Leveraging AI and Machine Learning
Observe uses AI techniques like conversational interfaces and code generation to enhance the user experience. Burton sees AI as the key to making observability feel more intuitive.
Their O11y GPT chatbot leverages large language models to understand natural language queries, guide troubleshooting, and generate data transformations. Users can describe problems in plain terms rather than memorizing query syntax.
Observe also trained Codex to automatically generate data parsing and analysis code in their Opal query language. This co-pilot capability allows engineers unfamiliar with Opal to be productive immediately.
As Burton noted, modern applications have made troubleshooting highly complex, so AI can help "eliminate 130 minutes of difference" in the meantime to resolution. By leveraging machine learning to capture expertise, Observe aims to make observability more accessible.
Improving Economics and Customer Experience
While providing richer functionality, Observe is engineered for cloud scale and economics. Their cloud-native architecture takes advantage of affordable storage and compute. This allows retaining high-resolution observability data for up to 30 months to aid in deep troubleshooting.
Observe also integrates tightly with collaboration tools like Slack. Burton explained how surfacing alerts in incident channels and providing an AI assistant improves coordination and reduces mean time to resolution.

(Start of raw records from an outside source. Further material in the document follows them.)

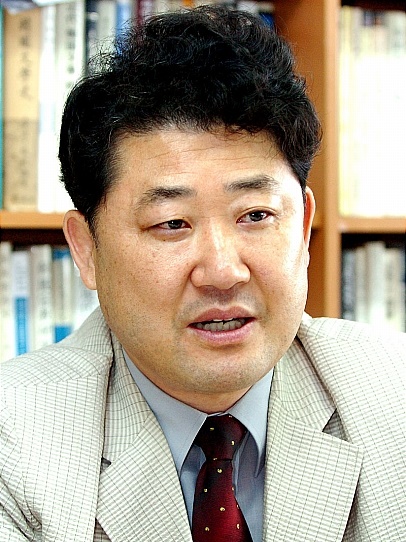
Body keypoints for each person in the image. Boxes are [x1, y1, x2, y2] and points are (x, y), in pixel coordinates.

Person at [1, 5, 405, 541]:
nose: (223, 271)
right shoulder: (15, 444)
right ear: (87, 249)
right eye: (172, 223)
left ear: (304, 226)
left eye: (256, 215)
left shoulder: (393, 397)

For customers like Blooma, Observe has delivered strong outcomes. Blooma's Director of Technical Operations, Jason Huling, reported dramatically faster troubleshooting and no platform degradation despite a 10x data increase. He attributed this to Observe's ease of use and stellar customer support.
For customers like Reveal, Observe has delivered fast results. As Reveal's Director of Engineering, Stephen Montoya, noted, "We move so fast here like it's a rocket ship over here. We didn't have time to have to devote to really learning Observe. It was easy to learn right out of the box." He also praised Observe's stellar customer support.
The Future of Observability
When asked about the observability market outlook, Burton highlighted the potential for AI to redefine interactions and blur organizational barriers. He envisions developers initiating and driving incident response via collaboration tools, with machine learning suggesting fixes in real-time.
Observe's investments in applied AI aim to make observability seamless. Burton believes this can reduce the skill gap by codifying tribal knowledge into systems engineers can conversationally query. Integrated and proactive observability will enable developers to focus on higher-value tasks.
Overall, Observe's unified observability platform aims to help engineers better understand and optimize modern applications. Their innovative data architecture provides interconnected insight across metrics, traces, and logs. Combined with usability enhancements like AI, Observe strives to make observability effortless. This enables developers to spend less time firefighting and more time innovating.